Onafhankelijk van elkaar vonden twee onderzoeksgroepen een thermostabiele variant van CRISPR-Cas9. En ze mikken elk op een andere toepassing.

‘Ik denk dat we kunnen zeggen dat we gelijktijdig hebben gepubliceerd’, zegt de Wageningse hoogleraar John van der Oost. In november presenteerde hij in Nature Com­­munications zijn ThermoCas9, een hittebestendige variant van het Cas9-knipenzym. Elf dagen nadat zijn Californische vakgenoot Jennifer Doudna in hetzelfde blad stond met haar vrijwel identieke GeoCas9.

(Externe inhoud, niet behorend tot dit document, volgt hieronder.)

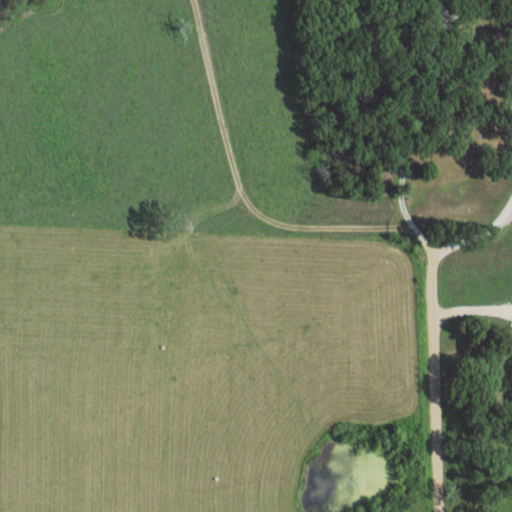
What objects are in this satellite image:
road: (280, 223)
road: (428, 242)
road: (471, 310)
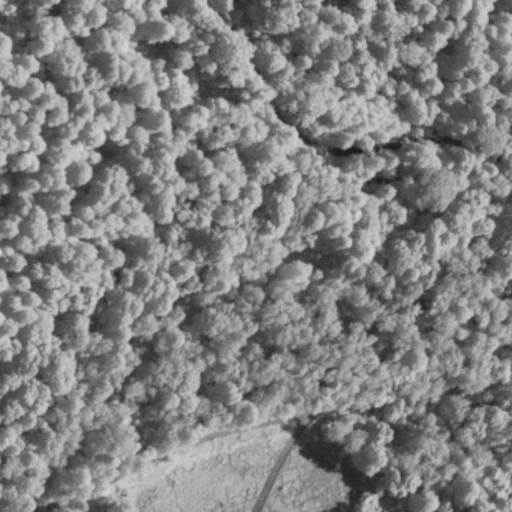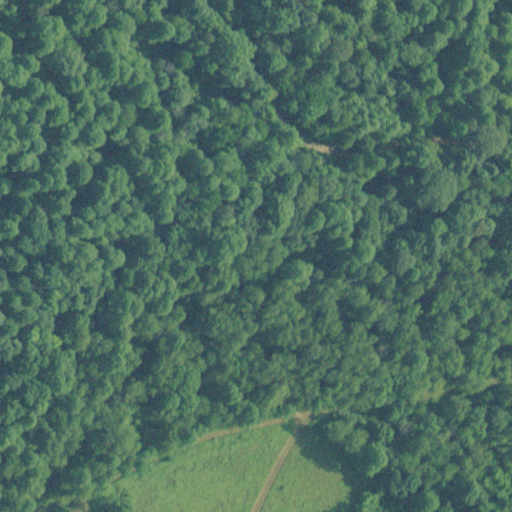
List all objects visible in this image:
road: (321, 139)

In een onderzoeksveld dat zo hot is als CRISPR-Cas kun je zulke doublures verwachten. ‘Soms kan dat heel vervelend zijn’, geeft Van der Oost toe. ‘Maar Doudna’s insteek is testen op humane cellen, terwijl wij meer werken aan biotechnologische toepassingen. Aan de editor van Nature Communications hebben we trouwens ook uitgelegd dat dit een voorbeeld is van onderzoeken die elkaar versterken. Ik zie het helemaal niet als probleem, maar als synergie.’

 

Compost

Terwijl Doudna GeoCas9 opdiepte uit een database met eerder opgehelderde bacteriegenomen, komt ThermoCas9 uit een composthoop in de buurt van Ede. ‘In samenwerking met melkzuurfabrikant Corbion zochten we thermofiele bacteriën die plantaardig afval afbreken’, vertelt Van der Oost. ‘In zo’n composthoop kan de temperatuur oplopen tot 70 à 80 °C. Die bacteriën moeten dus thermostabiel zijn. Dat maakt ze interessant voor de biotechnologie: in een grote bioreactor kan de temperatuur ook hoog oplopen.’

‘Uit de compost hebben we organismen geselecteerd die groeien op cellulose’, vervolgt Van der Oost. ‘Eerst zijn we toen gaan kijken of ze zich leenden voor genetische modificatie, want om ze te kunnen gebruiken als productie-organismes moet je ze aanpassen. Twee stammen bleken in­teressant genoeg om het DNA in kaart te brengen. Bij een daarvan, Geobacillus thermodenitrificans T12, vonden we een Cas9­-gen.’

Dat was een onverwachte, maar nuttige vondst, aldus Van der Oost. ‘We willen thermofiele organismes zo efficiënt mogelijk aanpassen. Het CRISPR-systeem dat nu in laboratoria wordt ingezet, werkt met SpyCas9 uit een melkzuurbacterie, Strep­to­coccus pyogenes. Dat houdt ermee op bij 43 of 44 °C, terwijl onze thermofielen het beste groeien bij 50 tot 60 °C. Cas9 uit Geobacillus bleek een bereik van 25 tot 65 °C te hebben.’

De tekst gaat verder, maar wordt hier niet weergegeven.